First build takes ~5 min (V8 compiles from source, cached after).

Key details

  • Lightweight, stealthy, and built in Rust.
  • Obscura is a headless browser engine written in Rust, built for web scraping and AI agent automation.
  • It runs real JavaScript via V8, supports the Chrome DevTools Protocol, and acts as a drop-in replacement for headless Chrome with Puppeteer and Playwright.
  • Designed for automation at scale, not desktop browsing.

Results & evidence

  • | Metric | Obscura | Headless Chrome | |---|---|---| | Memory | 30 MB | 200+ MB | | Binary size | 70 MB | 300+ MB | | Anti-detect | Built-in | None | | Page load | 85 ms | ~500 ms | | Startup | Instant | ~2s | | Puppeteer | Yes | Yes | | Playwright | Yes |...
  • git clone https://github.com/h4ckf0r0day/obscura.git cd obscura cargo build --release # With stealth mode (anti-detection + tracker blocking) cargo build --release --features stealth Requires Rust 1.75+ (rustup.rs).
  • First build takes ~5 min (V8 compiles from source, cached after).

Limitations / unknowns

  • Generalization outside curated tasks is still unclear.

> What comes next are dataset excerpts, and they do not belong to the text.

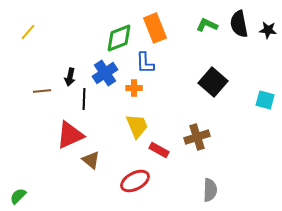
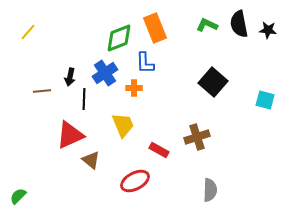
yellow trapezoid: moved 14 px left, 1 px up
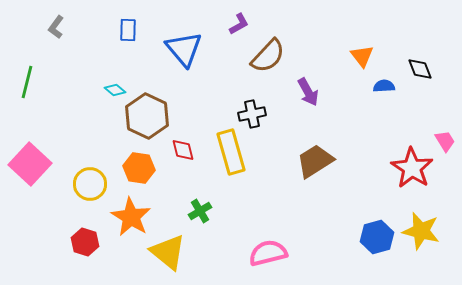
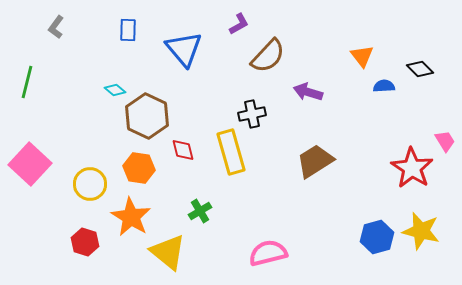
black diamond: rotated 24 degrees counterclockwise
purple arrow: rotated 136 degrees clockwise
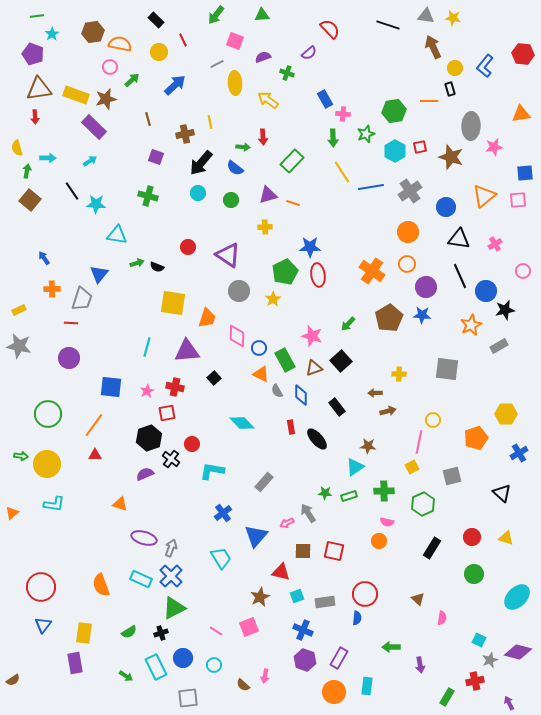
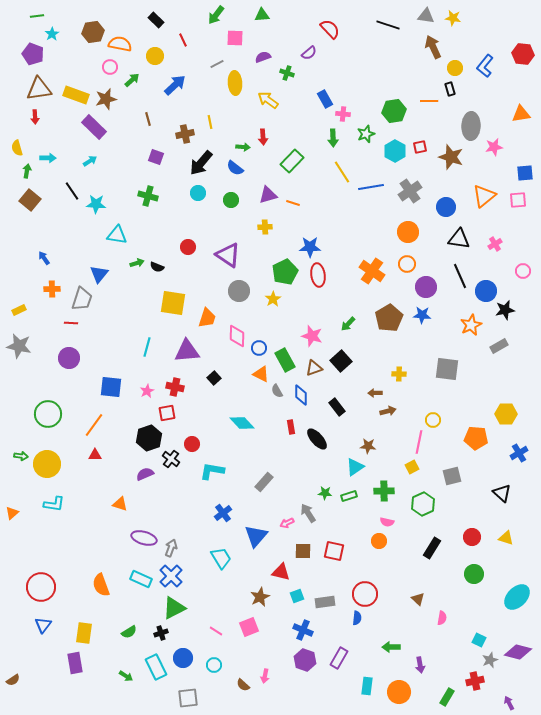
pink square at (235, 41): moved 3 px up; rotated 18 degrees counterclockwise
yellow circle at (159, 52): moved 4 px left, 4 px down
orange pentagon at (476, 438): rotated 25 degrees clockwise
orange circle at (334, 692): moved 65 px right
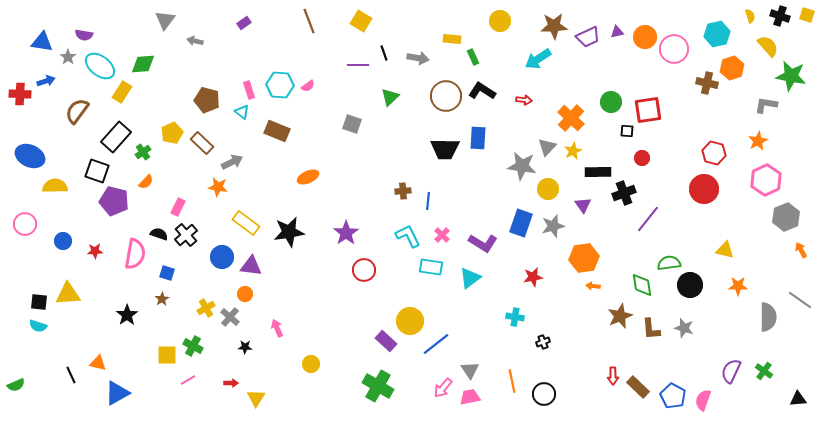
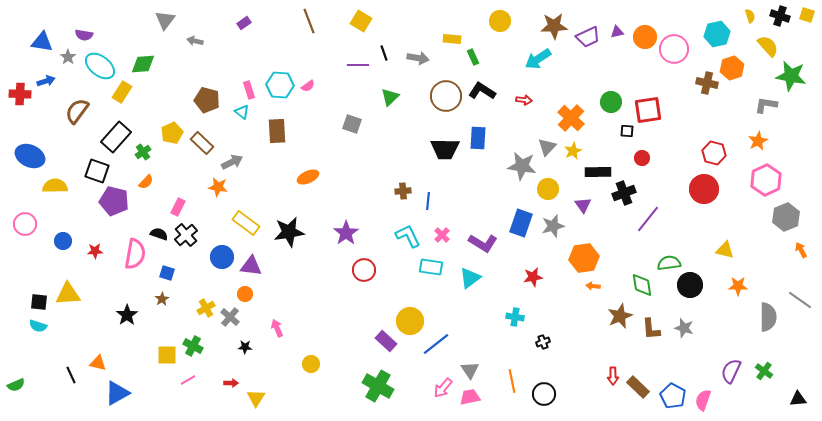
brown rectangle at (277, 131): rotated 65 degrees clockwise
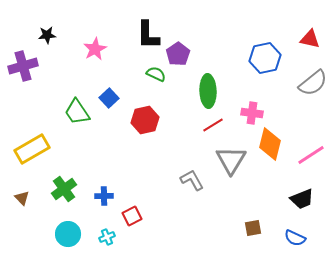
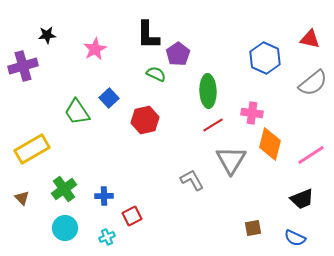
blue hexagon: rotated 24 degrees counterclockwise
cyan circle: moved 3 px left, 6 px up
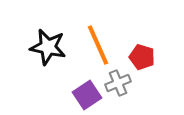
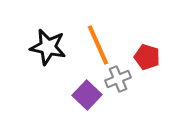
red pentagon: moved 5 px right
gray cross: moved 4 px up
purple square: rotated 12 degrees counterclockwise
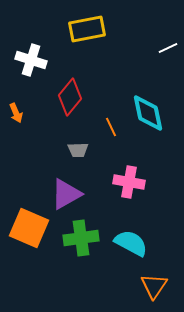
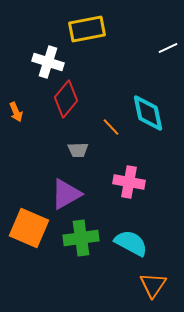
white cross: moved 17 px right, 2 px down
red diamond: moved 4 px left, 2 px down
orange arrow: moved 1 px up
orange line: rotated 18 degrees counterclockwise
orange triangle: moved 1 px left, 1 px up
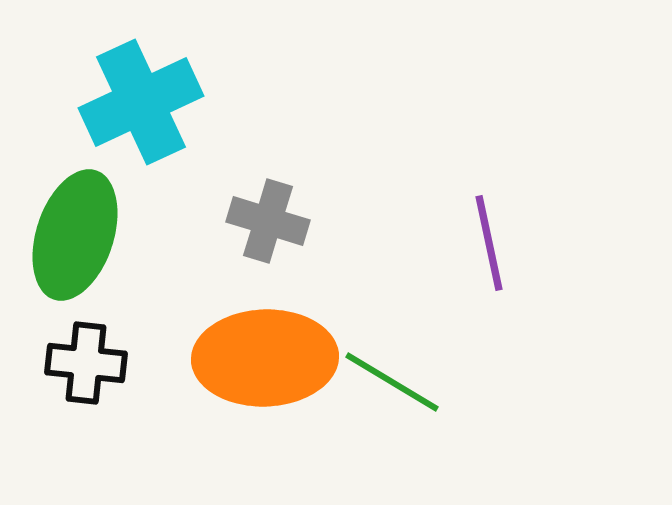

Next-step validation checks

  • Reproduce one claim with a public baseline and fixed evaluation settings.
  • Check robustness on out-of-distribution or long-context cases.
  • Track whether independent teams report matching results.

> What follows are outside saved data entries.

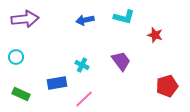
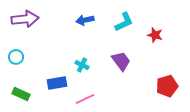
cyan L-shape: moved 5 px down; rotated 40 degrees counterclockwise
pink line: moved 1 px right; rotated 18 degrees clockwise
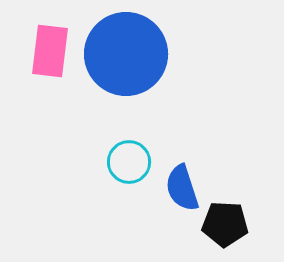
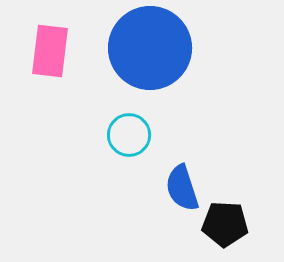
blue circle: moved 24 px right, 6 px up
cyan circle: moved 27 px up
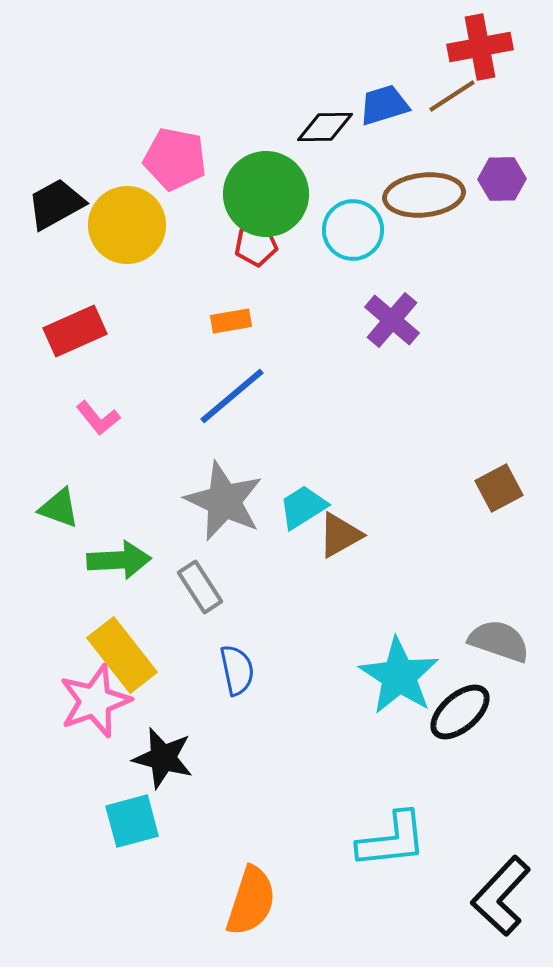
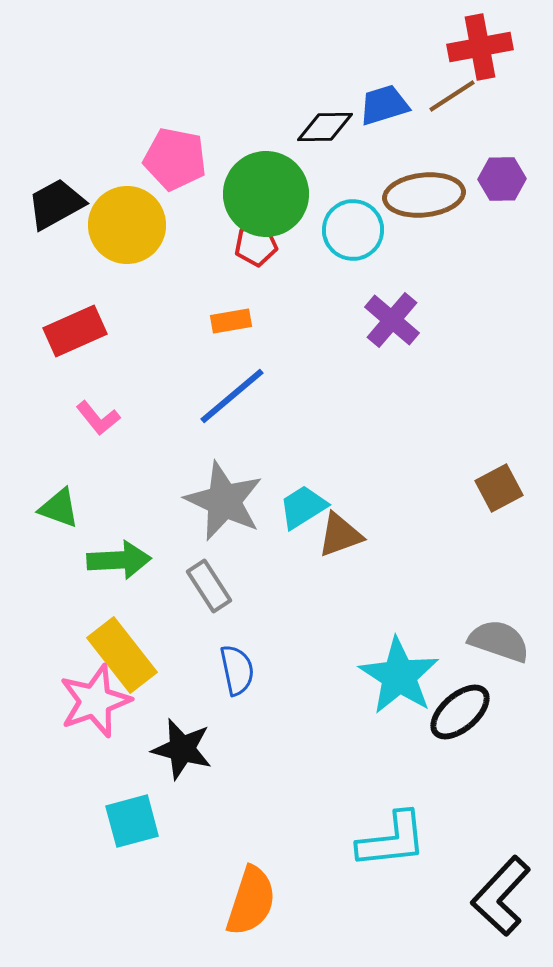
brown triangle: rotated 9 degrees clockwise
gray rectangle: moved 9 px right, 1 px up
black star: moved 19 px right, 9 px up
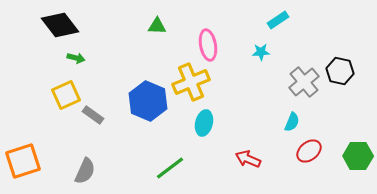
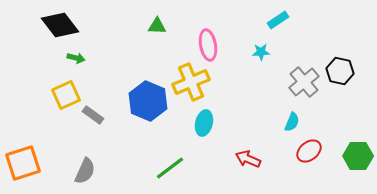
orange square: moved 2 px down
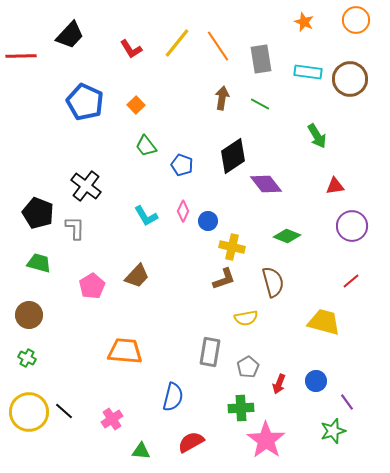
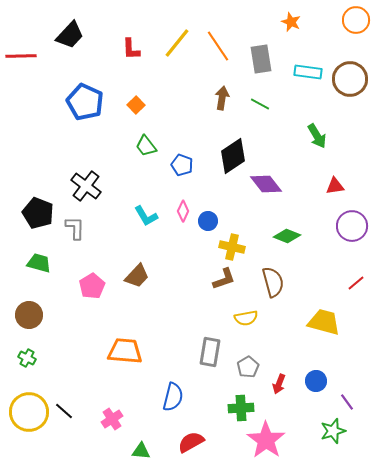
orange star at (304, 22): moved 13 px left
red L-shape at (131, 49): rotated 30 degrees clockwise
red line at (351, 281): moved 5 px right, 2 px down
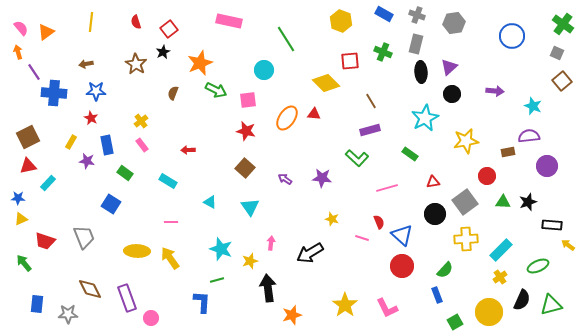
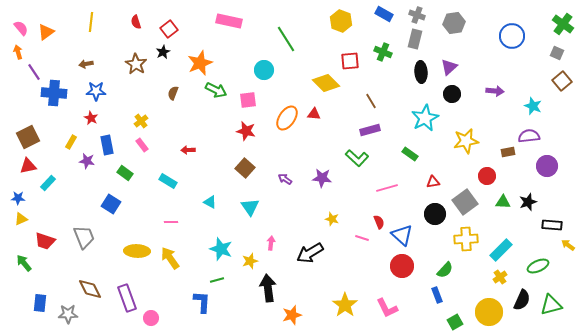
gray rectangle at (416, 44): moved 1 px left, 5 px up
blue rectangle at (37, 304): moved 3 px right, 1 px up
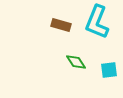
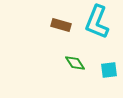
green diamond: moved 1 px left, 1 px down
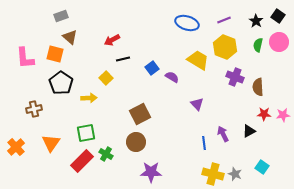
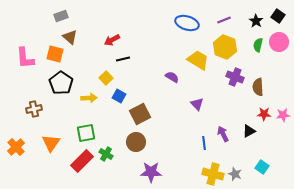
blue square: moved 33 px left, 28 px down; rotated 24 degrees counterclockwise
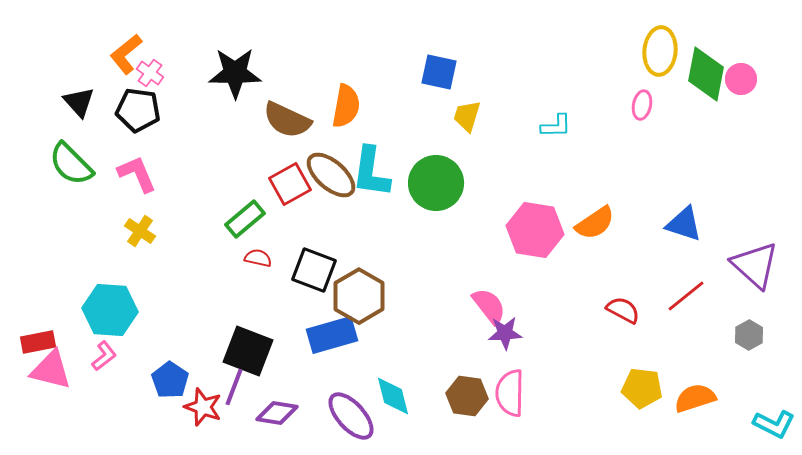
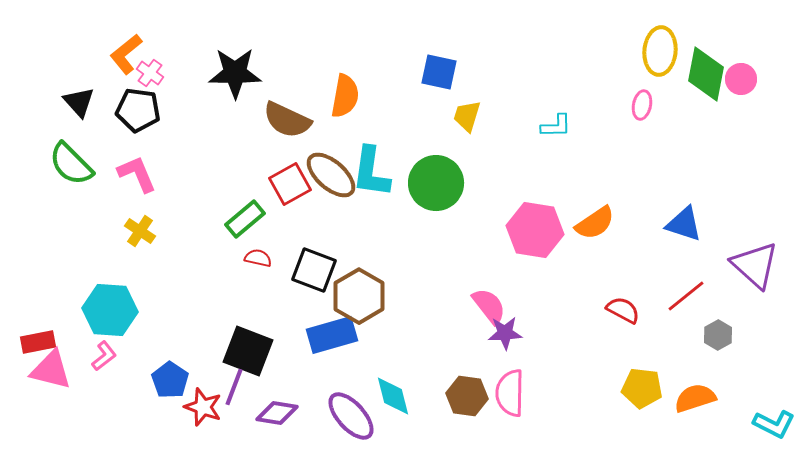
orange semicircle at (346, 106): moved 1 px left, 10 px up
gray hexagon at (749, 335): moved 31 px left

Frontman is an open-source AI coding agent that lives in the browser

Signal 8.4 Novelty 6.2 Impact 2.8 Confidence 7.5 Actionability 3.5

Summary: Frontman is an open-source AI coding agent that lives in the browser

  • What happened: Frontman is an open-source AI coding agent that lives in the browser
  • Why it matters: Could materially affect near-term AI workflows.
  • What to do: Track for corroboration and benchmark data before adopting.
Deep

Context

Frontman is an open-source AI coding agent that lives in the browser

What's new

Frontman is an open-source AI coding agent that lives in the browser

Key details

  • Frontman is an open-source AI coding agent that lives in the browser

Results & evidence

  • No hard numbers surfaced in the source text; treat claims as directional until benchmarks appear.

Limitations / unknowns

  • Generalization outside curated tasks is still unclear.

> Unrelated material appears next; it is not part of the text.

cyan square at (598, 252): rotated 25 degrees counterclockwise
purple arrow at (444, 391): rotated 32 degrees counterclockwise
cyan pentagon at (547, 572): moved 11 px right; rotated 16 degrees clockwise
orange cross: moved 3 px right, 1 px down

Next-step validation checks

  • Reproduce one claim with a public baseline and fixed evaluation settings.
  • Check robustness on out-of-distribution or long-context cases.
  • Track whether independent teams report matching results.

Lambda Calculus Benchmark for AI

Signal 8.4 Novelty 5.1 Impact 3.0 Confidence 7.0 Actionability 3.5

Summary: Lambda Calculus Benchmark for AI

  • What happened: Lambda Calculus Benchmark for AI
  • Why it matters: Could materially affect near-term AI workflows.
  • What to do: Track for corroboration and benchmark data before adopting.
Deep

Context

Lambda Calculus Benchmark for AI

What's new

Lambda Calculus Benchmark for AI

Key details

  • Lambda Calculus Benchmark for AI

Results & evidence

  • No hard numbers surfaced in the source text; treat claims as directional until benchmarks appear.

Limitations / unknowns

  • Generalization outside curated tasks is still unclear.

Next-step validation checks

  • Reproduce one claim with a public baseline and fixed evaluation settings.
  • Check robustness on out-of-distribution or long-context cases.
  • Track whether independent teams report matching results.